Observe the 71st anniversary of the end of the Siege of Leningrad on Palace Square with a free concert at 7 p.m. Listen to WWII-era songs and the poetry of Olga Bergholz while you peruse outdoor exhibitions dedicated to life during wartime. The event is capped off by a fireworks display at 9 p.m.



Stop by the Lexica School of Foreign Languages at 73 Ligovsky Prospekt from now until Friday for a free English lesson. The classes start at 7 p.m. and cover all levels, from Beginner to Advanced. Registration by telephone on 7641692 and a desire to improve your skills are the only prerequisites.



Wednesday, Jan. 28



Feel like becoming a publishing mogul?

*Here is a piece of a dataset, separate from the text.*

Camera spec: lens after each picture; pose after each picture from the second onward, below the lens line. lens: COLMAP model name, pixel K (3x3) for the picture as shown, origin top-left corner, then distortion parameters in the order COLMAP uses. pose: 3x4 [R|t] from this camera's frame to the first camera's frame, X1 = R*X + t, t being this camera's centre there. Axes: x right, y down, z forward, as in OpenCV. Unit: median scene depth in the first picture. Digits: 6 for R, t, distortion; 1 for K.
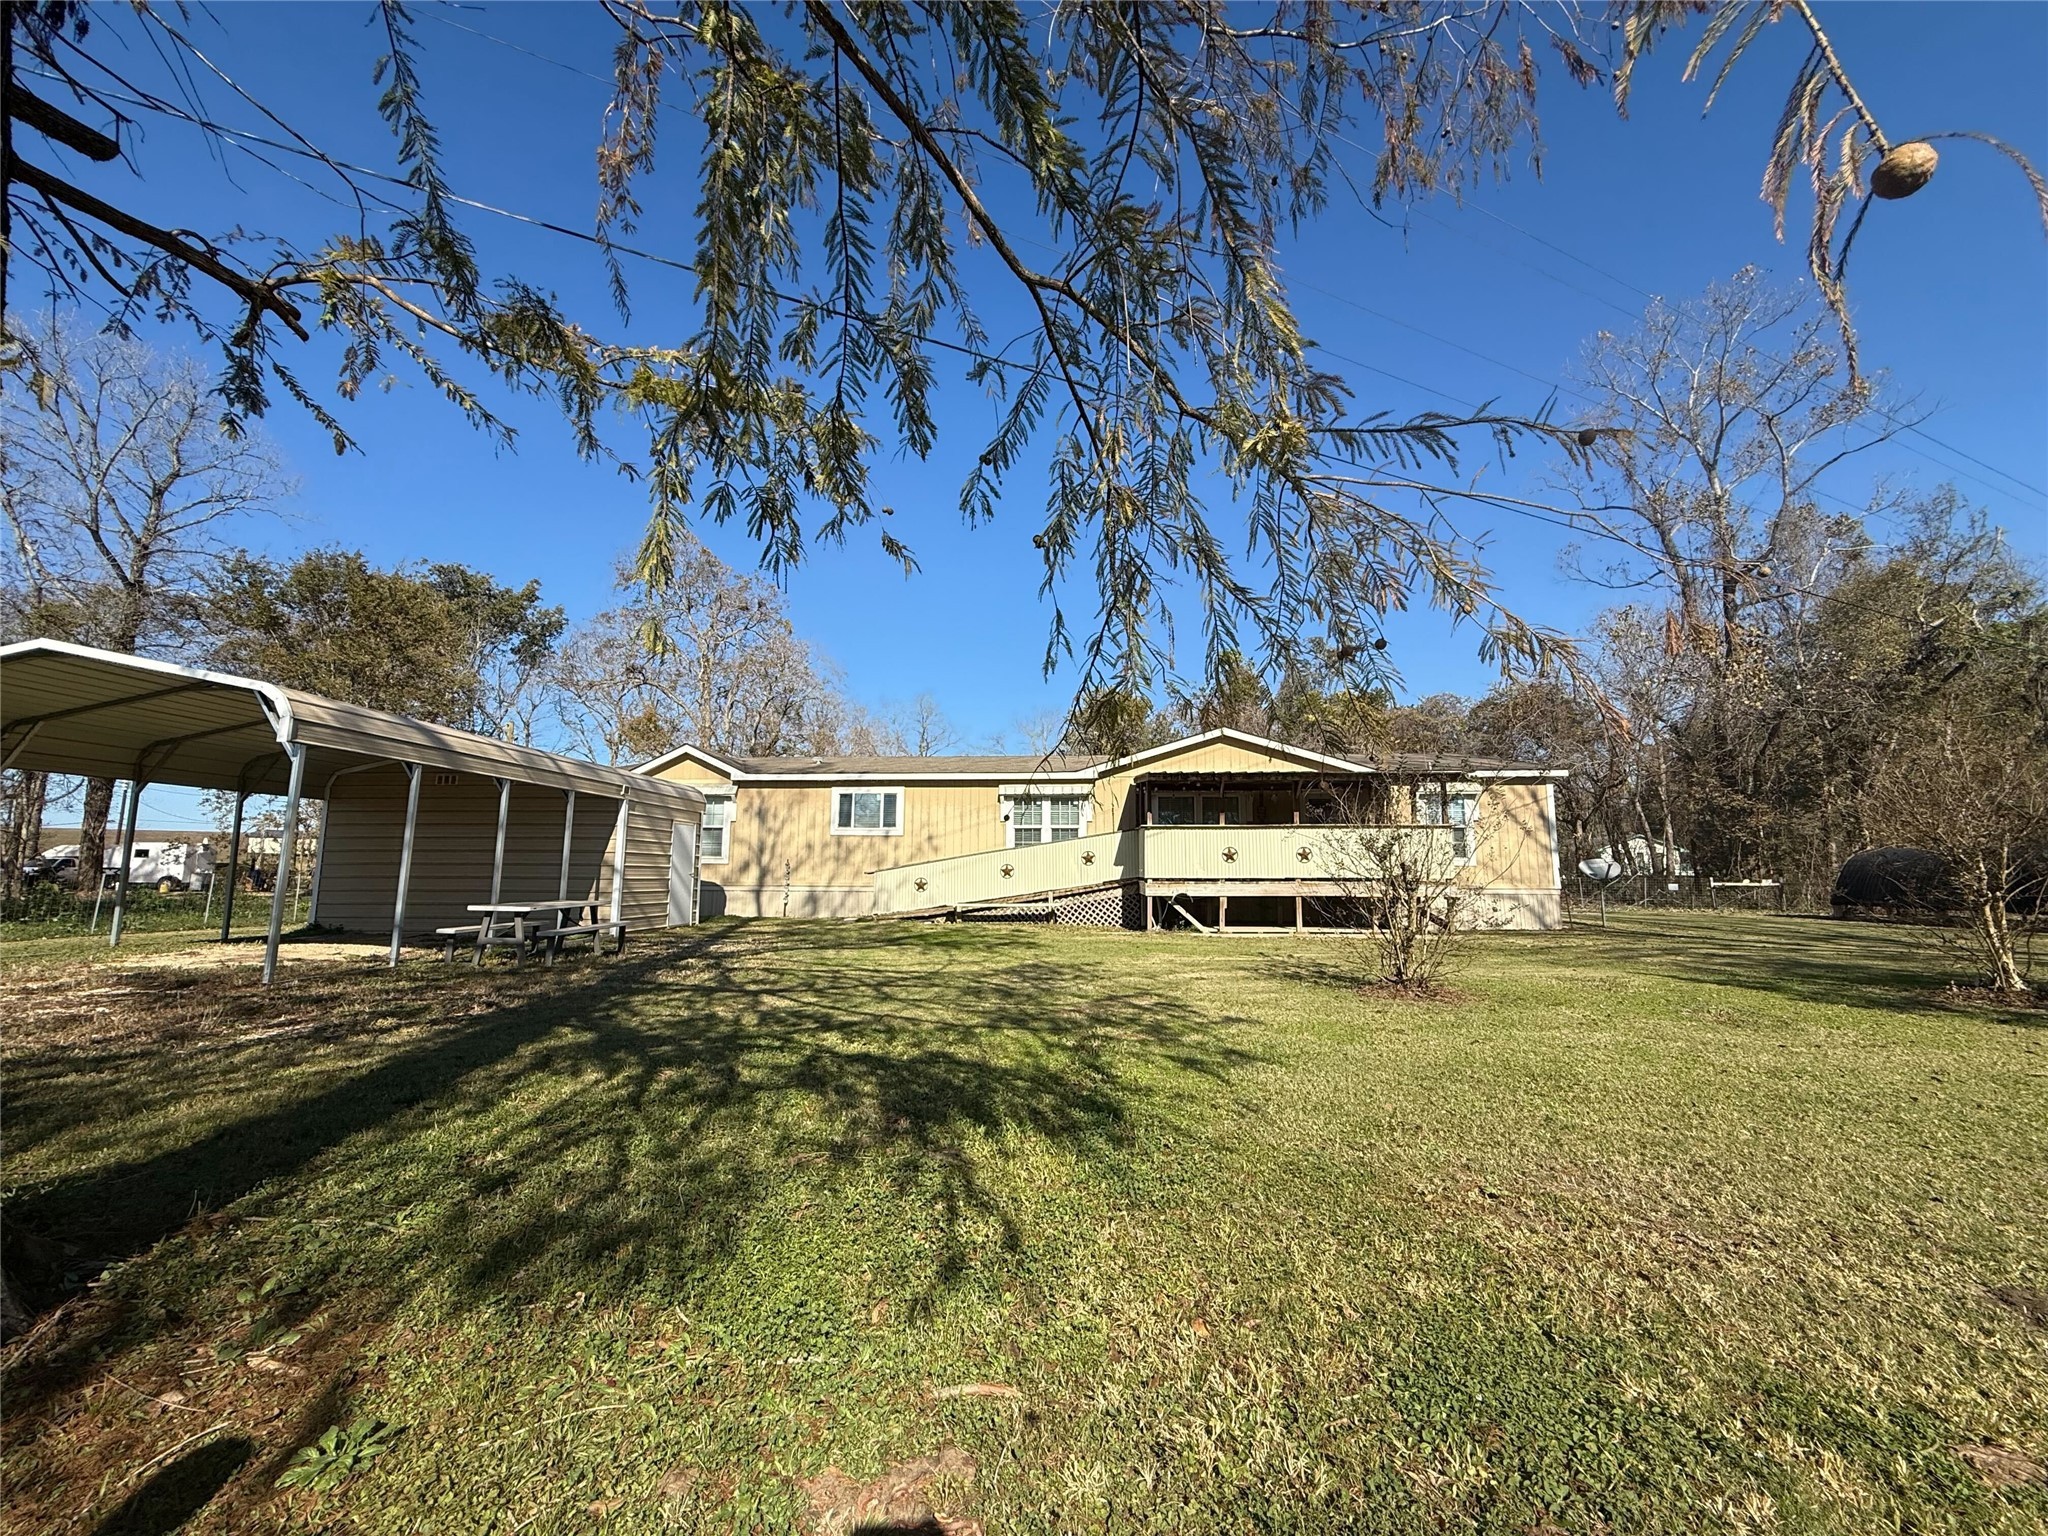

Stop by the Freedom anti-cafe at 7 Ulitsa Kazanskaya today at 8 p.m. where Simferopol, Crimea-based founder and chief editor of the Holst online magazine will talk about creating an internet magaine, including what stories to cover, how find an audience and build a team, where to find inspiration and how to stand out from the crowd. Admission is the normal price of the anti-café — 2 rubles per minute, which includes tea and snacks.

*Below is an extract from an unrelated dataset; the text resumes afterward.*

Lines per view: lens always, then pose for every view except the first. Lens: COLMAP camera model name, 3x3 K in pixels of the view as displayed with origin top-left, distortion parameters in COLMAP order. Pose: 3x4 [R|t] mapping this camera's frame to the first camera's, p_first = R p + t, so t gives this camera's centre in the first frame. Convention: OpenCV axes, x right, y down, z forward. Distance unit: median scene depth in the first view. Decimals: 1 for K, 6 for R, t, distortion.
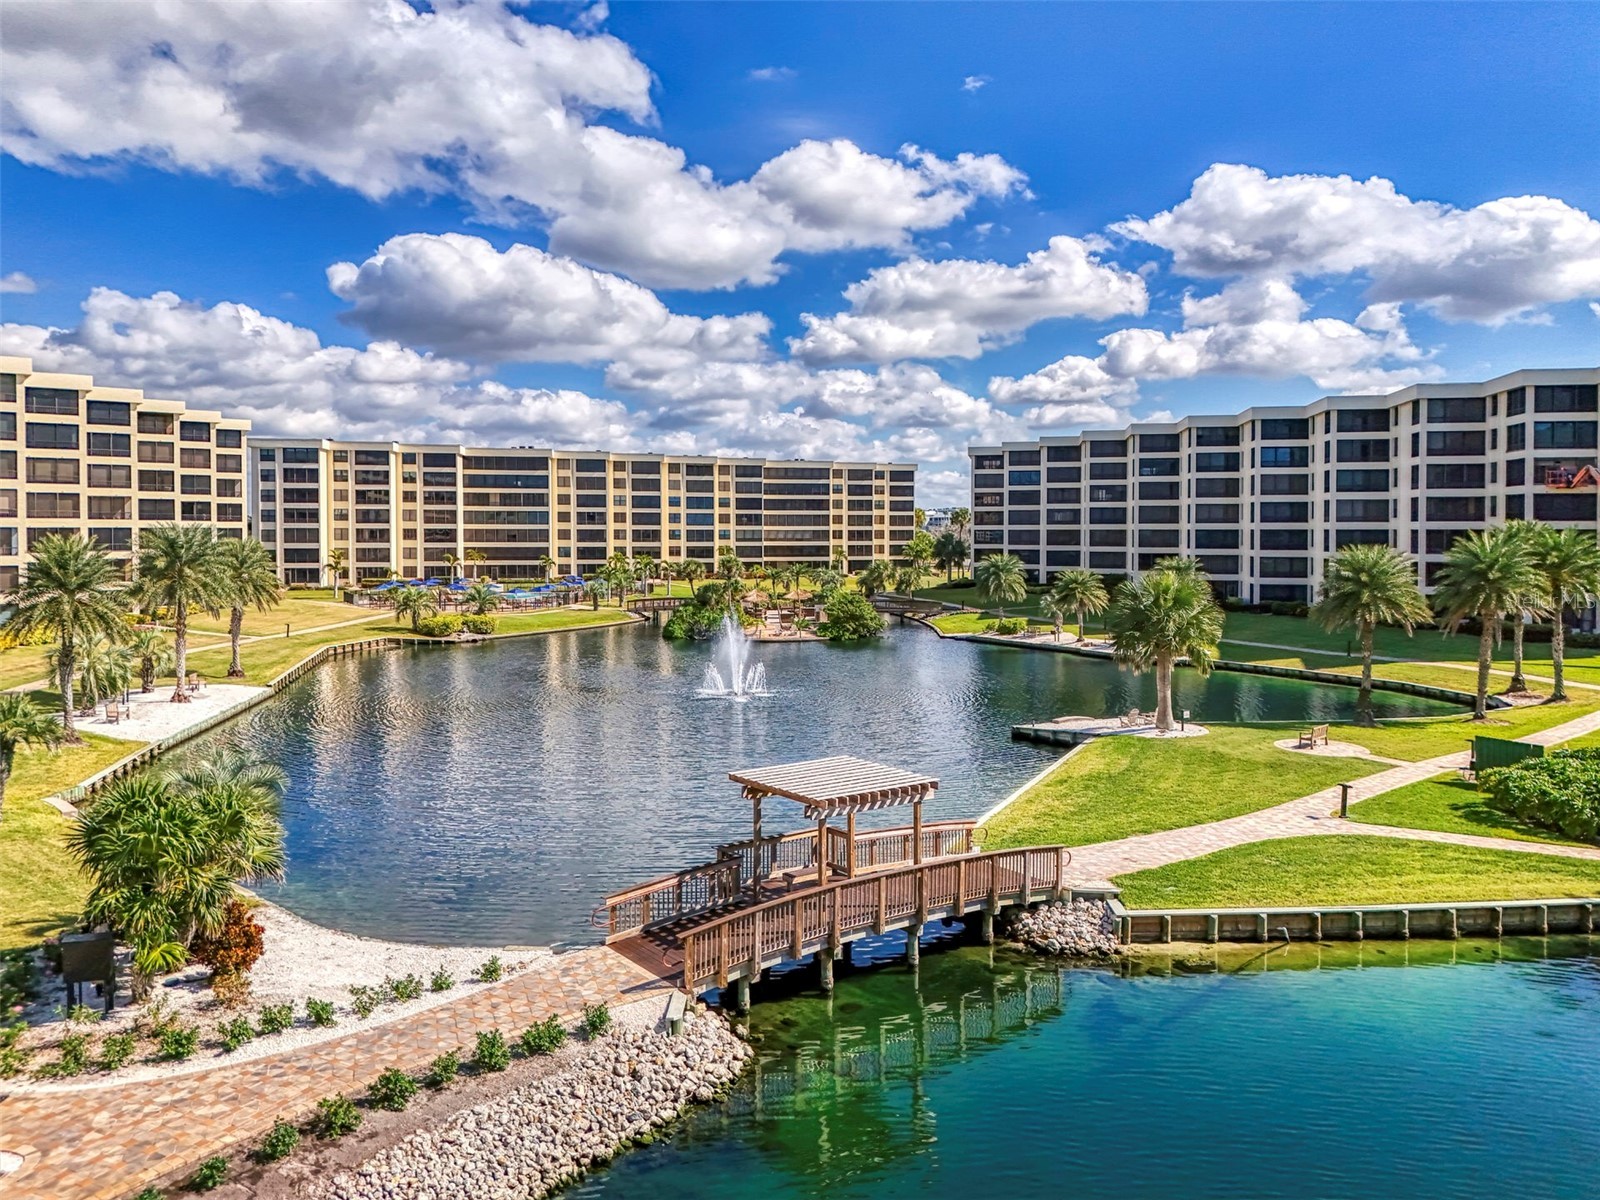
lens RADIAL K [[1185.7, 0, 804.4], [0, 1185.7, 542.8], [0, 0, 1]] dist [0.110660, -0.135336]
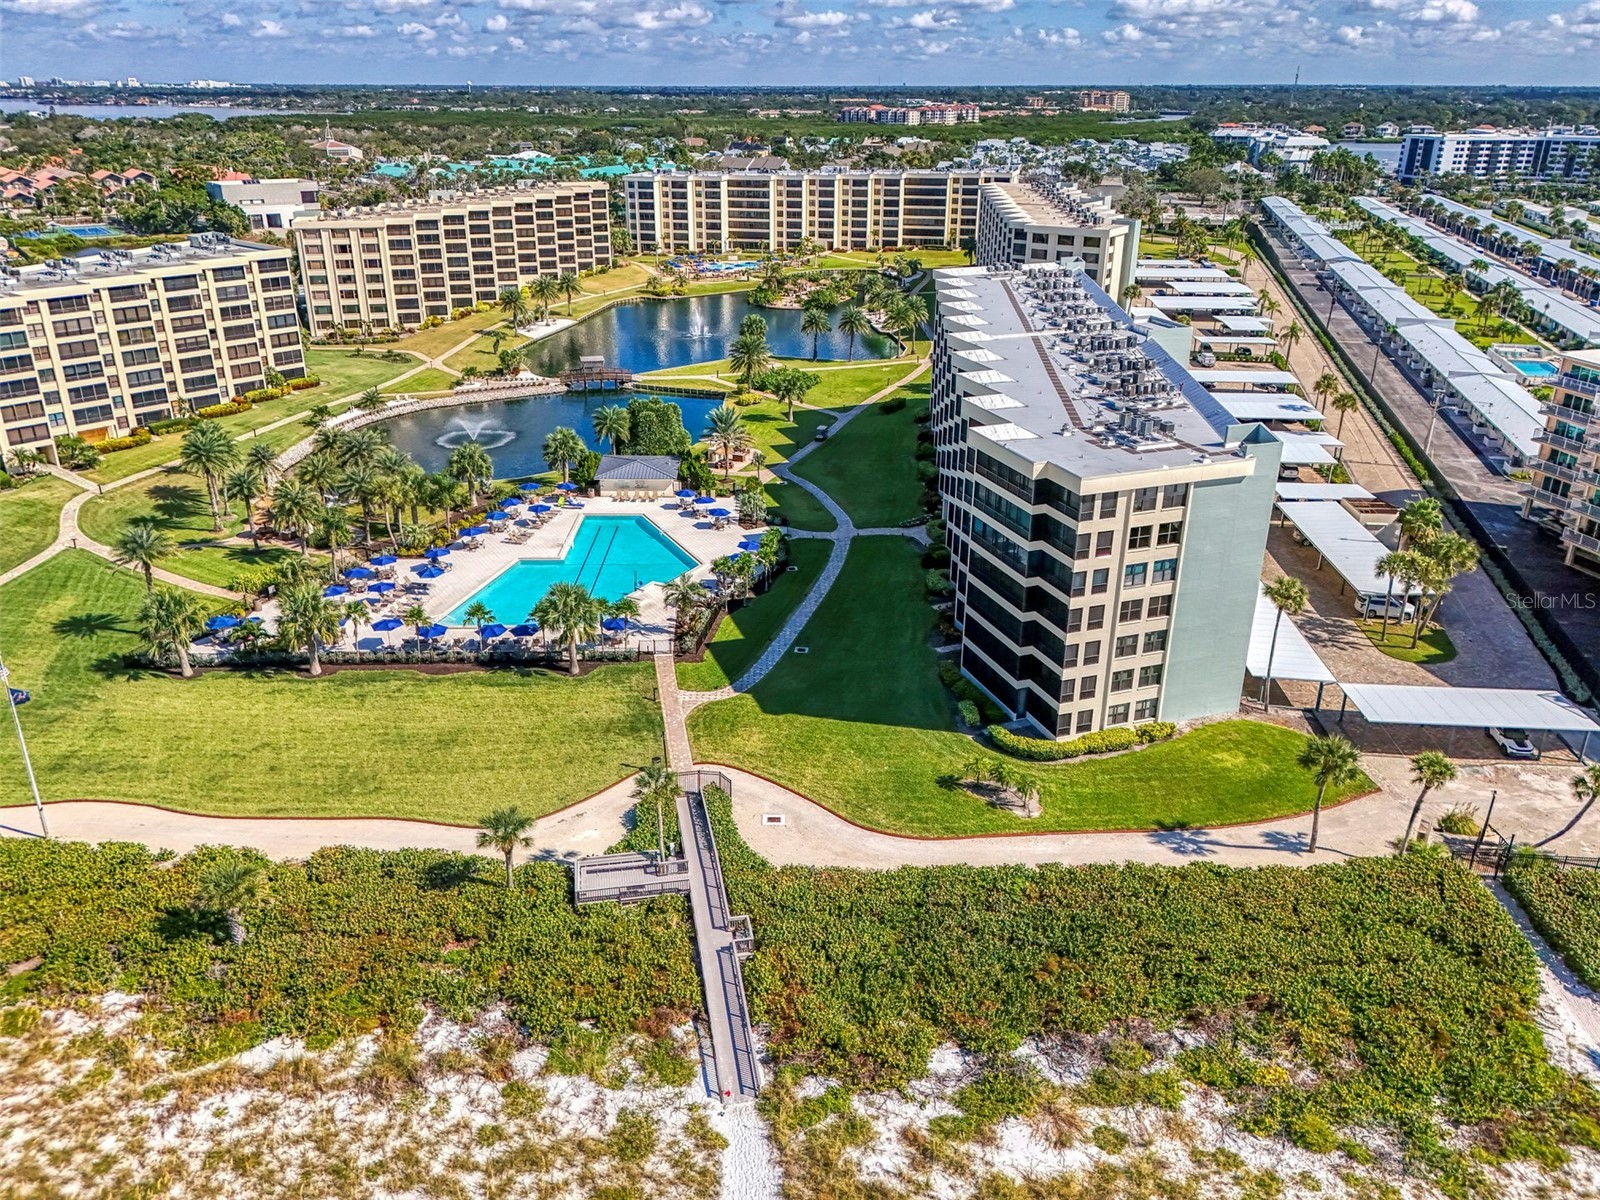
lens RADIAL K [[1163.6, 0, 740.5], [0, 1163.6, 602.5], [0, 0, 1]] dist [0.061301, -0.065721]
pose [[0.894996, 0.171571, -0.411759, 0.571737], [0.002984, 0.920750, 0.390141, -0.169252], [0.446064, -0.350403, 0.823556, -0.699212]]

Learn everything you always wanted to know about wine, and perhaps a bit more, at the Le Nez du Vin seminar for wine lovers. Held at the WineJet Sommelier School, 100 Bolshoy Prospekt Petrograd Side, at 7:30 p.m., the event will cover wine production, the basics of wine tasting, the concept of terroir and the various countries where wine is produced. Tickets are 750 rubles and include a wine tasting. Register by calling +7 921 744 6264.



Thursday, Jan. 29



Attend a master class on how to deal with complicated business negotiations today at the International Banking Institute, 6 Malaya Sadovaya Ulitsa. Running from 3 to 6 p.m., Vadim Sokolov, an assistant professor at the St. Petersburg State University of Economics, will introduce aspects of managing the negotiation process and increasing its effectiveness. Attendance is free with pre-registration by telephone on 909 3056 or online at www.ibispb.ru



Celebrate what would be writer Anton Chekhov's 155th birthday at the Bokvoed bookshop at 46 Nevsky Prospekt. Starting at 5 p.m., the legendary author will be feted with readings of his stories and short performances based on his plays by various St. Petersburg actors. Chekhov's books will also be offered at a 15% discount during the event.